Compute maximum and minimum values for rows and columns in SAS

A common question on SAS discussion forums is how to compute the minimum and maximum values across several variables. It is easy to compute statistics across rows by using the DATA step. This article shows how to compute the minimum and maximum values for each observation (across variables) and, for completeness, for each variable. If you think of your numerical data as being in a matrix, the task is to compute the minimum and maximum values for each row or for each column. You can do this in Base SAS or by using a powerful subscript operator in the SAS/IML matrix language.

The data in this article are Fisher's famous iris data, which contains the widths and lengths of the petals and sepals of 150 iris flowers. This data is distributed in the Sashelp.Iris data set as part of SAS software.

The minimum and maximum values of variables: Base SAS

The MEANS procedure is the simplest way to compute the minimum and maximum values for each numeric variable in a data set. The following statements display the extreme values for the four numerical variables in the iris data:

proc means nolabels data=Sashelp.Iris Min Max;
   output out=MinMaxCols;

By not specifying the VAR statement, all numeric variables are used. (You could also specify var _numeric_;) The OUTPUT statement writes the minimum an maximum values to the MinMaxCols data set, along with a few other useful statistics.

• _Given data_
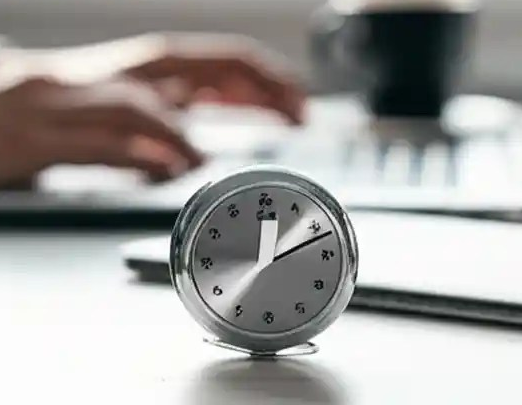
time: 12:11
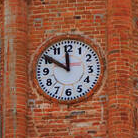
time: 11:50
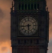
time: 5:43
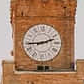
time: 2:44
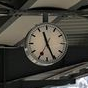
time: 11:25
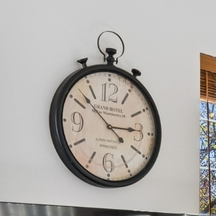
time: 2:52
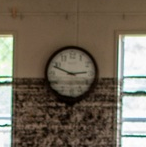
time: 2:48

• _Exercise goal_
In the SAS min/max text, update the part from "The data in" to "other useful statistics." so that "MinMaxCols" becomes "ColExtremes".

• _Task answer_
The data in this article are Fisher's famous iris data, which contains the widths and lengths of the petals and sepals of 150 iris flowers. This data is distributed in the Sashelp.Iris data set as part of SAS software.

The minimum and maximum values of variables: Base SAS

The MEANS procedure is the simplest way to compute the minimum and maximum values for each numeric variable in a data set. The following statements display the extreme values for the four numerical variables in the iris data:

proc means nolabels data=Sashelp.Iris Min Max;
   output out=ColExtremes;

By not specifying the VAR statement, all numeric variables are used. (You could also specify var _numeric_;) The OUTPUT statement writes the minimum an maximum values to the ColExtremes data set, along with a few other useful statistics.